S’fair to write that I probably wouldn't have heard the Milk & Honey Band if a promo copy of their third release, Dog Eared Moonlight, hadn't arrived tucked alongside Ape House Records' recent reissues of the Dukes of the Stratosphear, but since the disc has come, I've been playing it almost as obsessively as my beloved Dukes. This is one sweetly smart pop-rock set.
You can quickly hear why Ape House founder Andy Partridge wanted to put these guys on his label: on more than one track, you can detect elements of XTC in bandleader Robert White's song constructions. The piano-driven "Maryfaith Autumn" melds Moody Blues-styled chordwork with the XTC of Mummer, while the winning "what's-it-all-mean" track "Absolutely Wrong" sounds like a series of questions that the self-deprecating Mayor of Simpleton might've asked himself as he strolled along the village green, muttering to himself.
Elsewhere, singer/songwriter White, with his soothing Sweet Baby James styled voice, rocks a trace more insistently, though never so harshly as to spoil the pastoral ambience.
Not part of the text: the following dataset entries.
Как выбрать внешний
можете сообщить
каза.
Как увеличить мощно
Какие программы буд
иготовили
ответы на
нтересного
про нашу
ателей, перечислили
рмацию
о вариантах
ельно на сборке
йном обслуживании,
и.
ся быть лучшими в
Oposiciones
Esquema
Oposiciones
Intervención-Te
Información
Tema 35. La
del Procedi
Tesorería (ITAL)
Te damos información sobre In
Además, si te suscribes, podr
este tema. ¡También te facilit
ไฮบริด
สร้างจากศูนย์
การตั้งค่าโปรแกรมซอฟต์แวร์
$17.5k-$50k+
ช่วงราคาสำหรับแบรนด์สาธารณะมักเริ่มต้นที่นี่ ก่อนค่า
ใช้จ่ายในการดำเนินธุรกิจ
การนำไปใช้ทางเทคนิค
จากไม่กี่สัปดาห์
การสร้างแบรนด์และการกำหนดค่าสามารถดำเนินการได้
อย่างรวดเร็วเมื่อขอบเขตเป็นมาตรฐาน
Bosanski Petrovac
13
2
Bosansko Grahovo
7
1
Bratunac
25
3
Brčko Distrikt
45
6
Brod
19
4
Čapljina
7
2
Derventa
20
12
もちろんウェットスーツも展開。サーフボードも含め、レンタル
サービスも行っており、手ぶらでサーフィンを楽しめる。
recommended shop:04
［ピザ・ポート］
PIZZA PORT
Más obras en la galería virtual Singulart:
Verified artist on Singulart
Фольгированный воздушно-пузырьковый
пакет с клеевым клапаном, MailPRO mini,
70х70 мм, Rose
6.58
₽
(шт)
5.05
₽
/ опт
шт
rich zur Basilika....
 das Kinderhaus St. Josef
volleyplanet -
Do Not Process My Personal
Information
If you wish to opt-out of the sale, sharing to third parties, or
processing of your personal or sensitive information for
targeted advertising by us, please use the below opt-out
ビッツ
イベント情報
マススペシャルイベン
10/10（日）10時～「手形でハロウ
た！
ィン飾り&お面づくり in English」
In a couple of tracks ("Waste of Time," "What You Really Need"), I'm reminded of Dave Grohl in one of his more melodic moments, though neither cut goes for the full-throated takeoff that the Foo Fighter would bring to the material. I'd love to hear that band tackle the obsessive "Waste of Time," though.
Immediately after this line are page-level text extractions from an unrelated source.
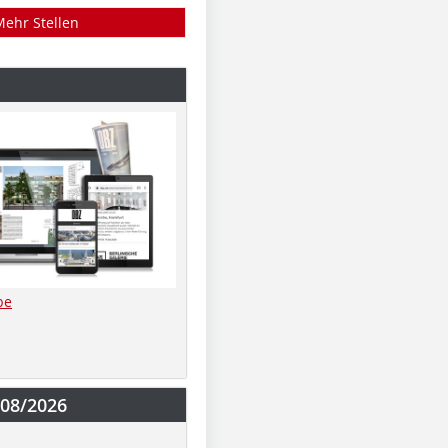
Mehr Stellen
be
-08/2026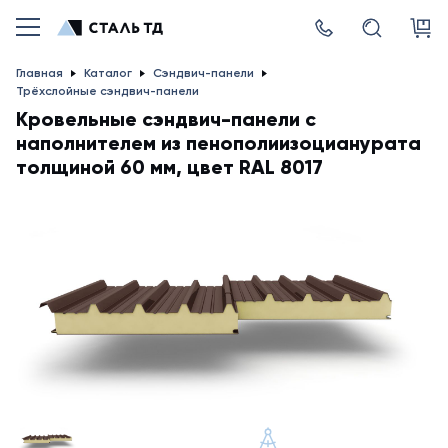
Главная
Каталог
Сэндвич-панели
Трёхслойные сэндвич-панели
Кровельные сэндвич-панели с
наполнителем из пенополиизоцианурата
толщиной 60 мм, цвет RAL 8017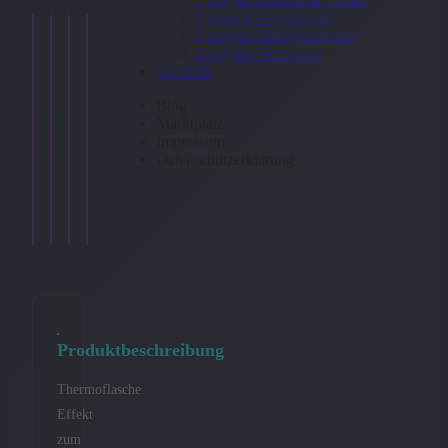
Congstar wie ich will
Congstar Halbjahrespaket
Congstar Homespot
o2-Tarife
Blog
Marktplatz
Impressum
Datenschutzerklärung
Fahrradsattelüberzug
Grillhandschuh
Schlafmaske
Handtuch
7,90
10,90
€
10,90
12,90
€
€
€
Ansehen
Ansehen
Ansehen
Ansehen
→
→
→
→
Produktbeschreibung
Thermoflasche
Effekt
zum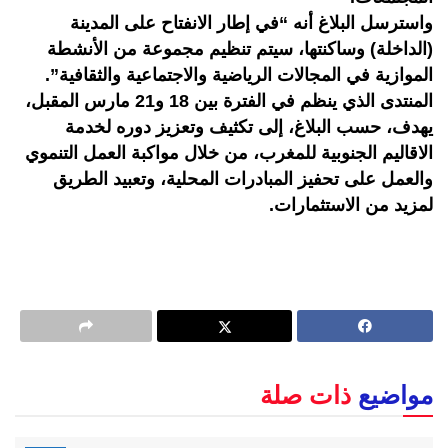
واسترسل البلاغ أنه “في إطار الانفتاح على المدينة
(الداخلة) وساكنتها، سيتم تنظيم مجموعة من الأنشطة
الموازية في المجالات الرياضية والاجتماعية والثقافية”.
المنتدى الذي ينظم في الفترة بين 18 و21 مارس المقبل،
يهدف، حسب البلاغ، إلى تكثيف وتعزيز دوره لخدمة
الاقاليم الجنوبية للمغرب، من خلال مواكبة العمل التنموي
والعمل على تحفيز المبادرات المحلية، وتعبيد الطريق
لمزيد من الاستثمارات.
مواضيع
ذات صلة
White's lyrics are plainspoken, if frequently quizzical. ("Why did God invent disaster?" he asks in "Wrong.") While we may not always believe the man when he affects an "I don't know much" stance, he and his band still manage to convey the sense of sitting outside on a dog-eared summer night, idly wondering where this world is spinning us. I'm not usually a sucker for these sensitive troubadour types (could never quite fathom the appeal of Nick Drake, for instance), but White and the gang have enough bright pop neurosis to keep me listening. And when he's not waxing wonderingly, the Milk & Honey man displays an intriguingly edgy sense of the risks of romantic love.
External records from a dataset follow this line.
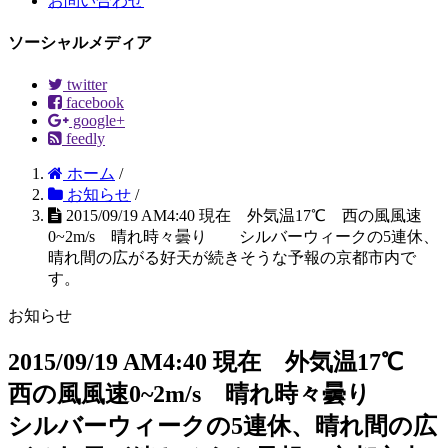
お問い合わせ
ソーシャルメディア
twitter
facebook
google+
feedly
ホーム
/
お知らせ
/
2015/09/19 AM4:40 現在 外気温17℃ 西の風風速
0~2m/s 晴れ時々曇り シルバーウィークの5連休、
晴れ間の広がる好天が続きそうな予報の京都市内で
す。
お知らせ
2015/09/19 AM4:40 現在 外気温17℃
西の風風速0~2m/s 晴れ時々曇り
シルバーウィークの5連休、晴れ間の広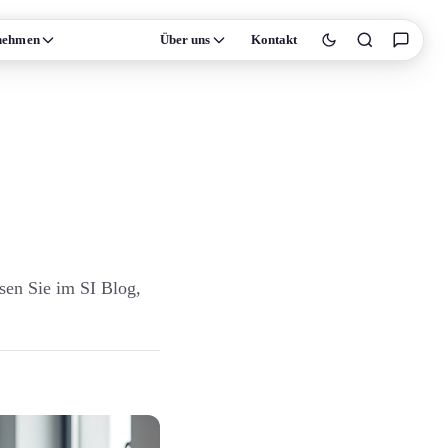
nehmen
Wissen
Über uns
Kontakt
sen Sie im SI Blog,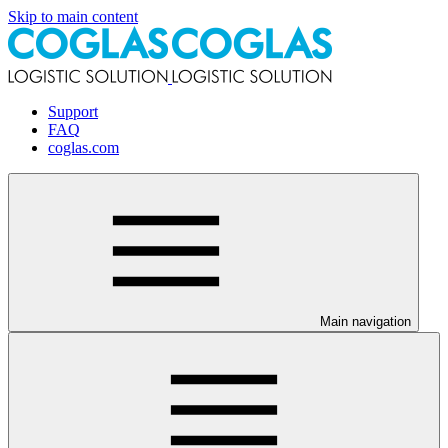
Skip to main content
Support
FAQ
coglas.com
Main navigation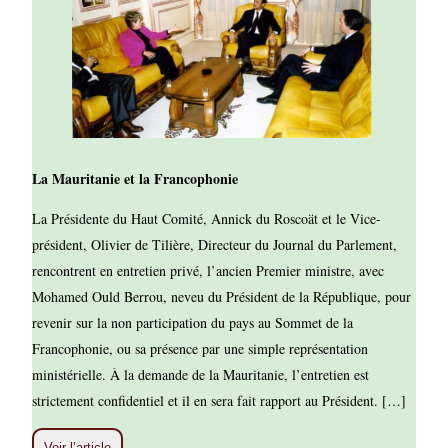
La Mauritanie et la Francophonie
La Présidente du Haut Comité, Annick du Roscoät et le Vice-
président, Olivier de Tilière, Directeur du Journal du Parlement,
rencontrent en entretien privé, l’ancien Premier ministre, avec
Mohamed Ould Berrou, neveu du Président de la République, pour
revenir sur la non participation du pays au Sommet de la
Francophonie, ou sa présence par une simple représentation
ministérielle. À la demande de la Mauritanie, l’entretien est
strictement confidentiel et il en sera fait rapport au Président. […]
Voir l’article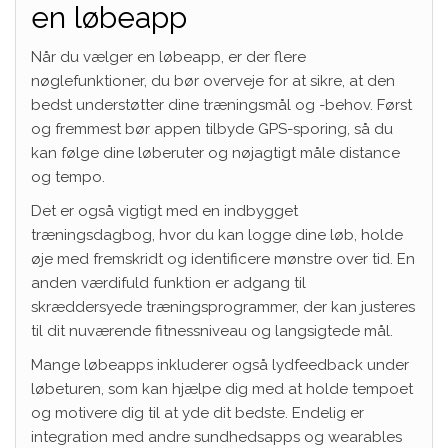
en løbeapp
Når du vælger en løbeapp, er der flere
nøglefunktioner, du bør overveje for at sikre, at den
bedst understøtter dine træningsmål og -behov. Først
og fremmest bør appen tilbyde GPS-sporing, så du
kan følge dine løberuter og nøjagtigt måle distance
og tempo.
Det er også vigtigt med en indbygget
træningsdagbog, hvor du kan logge dine løb, holde
øje med fremskridt og identificere mønstre over tid. En
anden værdifuld funktion er adgang til
skræddersyede træningsprogrammer, der kan justeres
til dit nuværende fitnessniveau og langsigtede mål.
Mange løbeapps inkluderer også lydfeedback under
løbeturen, som kan hjælpe dig med at holde tempoet
og motivere dig til at yde dit bedste. Endelig er
integration med andre sundhedsapps og wearables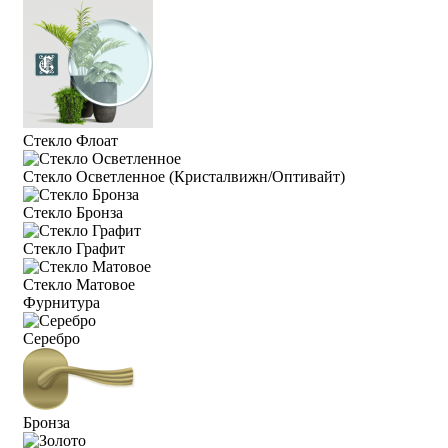
Стекло Флоат
Стекло Осветленное (Кристалвижн/Оптивайт)
Стекло Бронза
Стекло Графит
Стекло Матовое
Фурнитура
Серебро
Бронза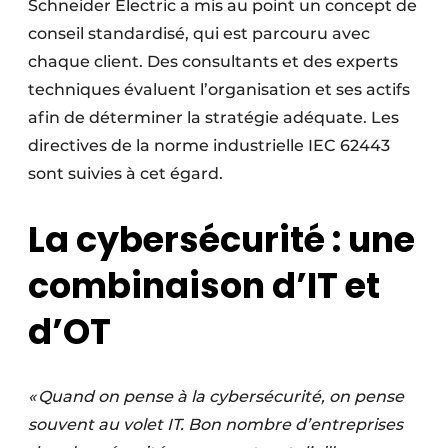
Schneider Electric a mis au point un concept de
conseil standardisé, qui est parcouru avec
chaque client. Des consultants et des experts
techniques évaluent l’organisation et ses actifs
afin de déterminer la stratégie adéquate. Les
directives de la norme industrielle IEC 62443
sont suivies à cet égard.
La cybersécurité : une
combinaison d’IT et
d’OT
« Quand on pense à la cybersécurité, on pense
souvent au volet IT. Bon nombre d’entreprises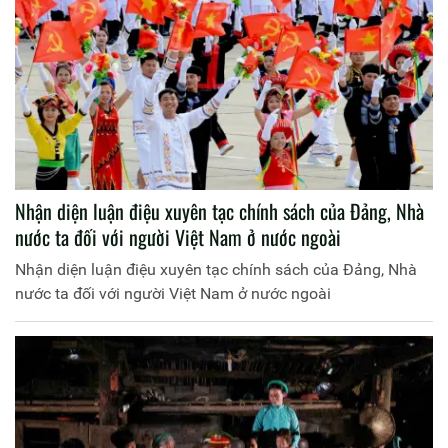
Nhận diện luận điệu xuyên tạc chính sách của Đảng, Nhà
nước ta đối với người Việt Nam ở nước ngoài
Nhận diện luận điệu xuyên tạc chính sách của Đảng, Nhà
nước ta đối với người Việt Nam ở nước ngoài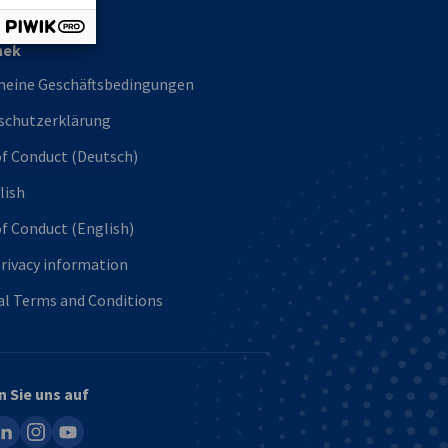
hek
meine Geschäftsbedingungen
schutzerklärung
f Conduct (Deutsch)
lish
f Conduct (English)
rivacy information
al Terms and Conditions
n Sie uns auf
ook
inkedin
instagram
youtube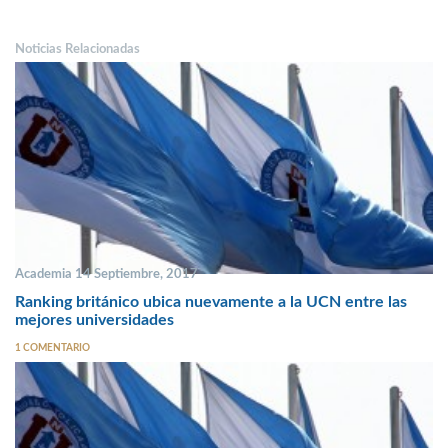
Noticias Relacionadas
Academia 14 Septiembre, 2017
Ranking británico ubica nuevamente a la UCN entre las
mejores universidades
1 COMENTARIO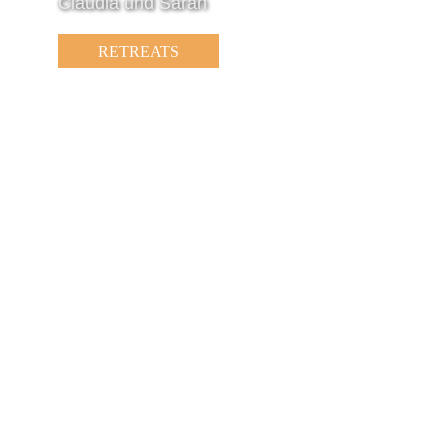
Claudia und Sarah
RETREATS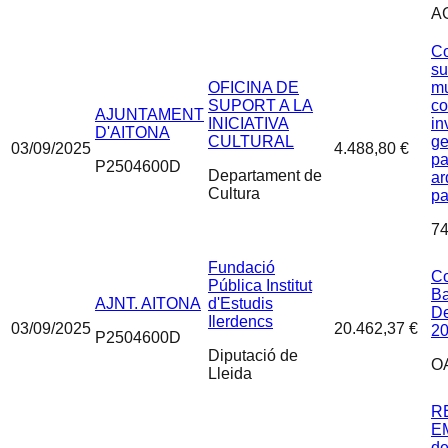
A
Co
su
OFICINA DE
mu
SUPORT A LA
co
AJUNTAMENT
INICIATIVA
in
D'AITONA
CULTURAL
ge
03/09/2025
4.488,80 €
pa
P2504600D
Departament de
ar
Cultura
pa
74
Fundació
Co
Pública Institut
B
AJNT. AITONA
d'Estudis
De
Ilerdencs
03/09/2025
20.462,37 €
2
P2504600D
Diputació de
O
Lleida
R
EM
de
In "Cut the Line," for instance, he uses slide guitar and a Spanish melody to pull us into a tale of a trapped lover, while, in the Aztec Camera-eyed "Incredible Visions," he describes obsessive love so appealingly that it isn't until the song's atonal guitars slip in that you don't start to consider how potentially creepy it all can be. Life on the village green – as Ray Davies and Partridge both have reminded us in the past – ain't all sweetness and light.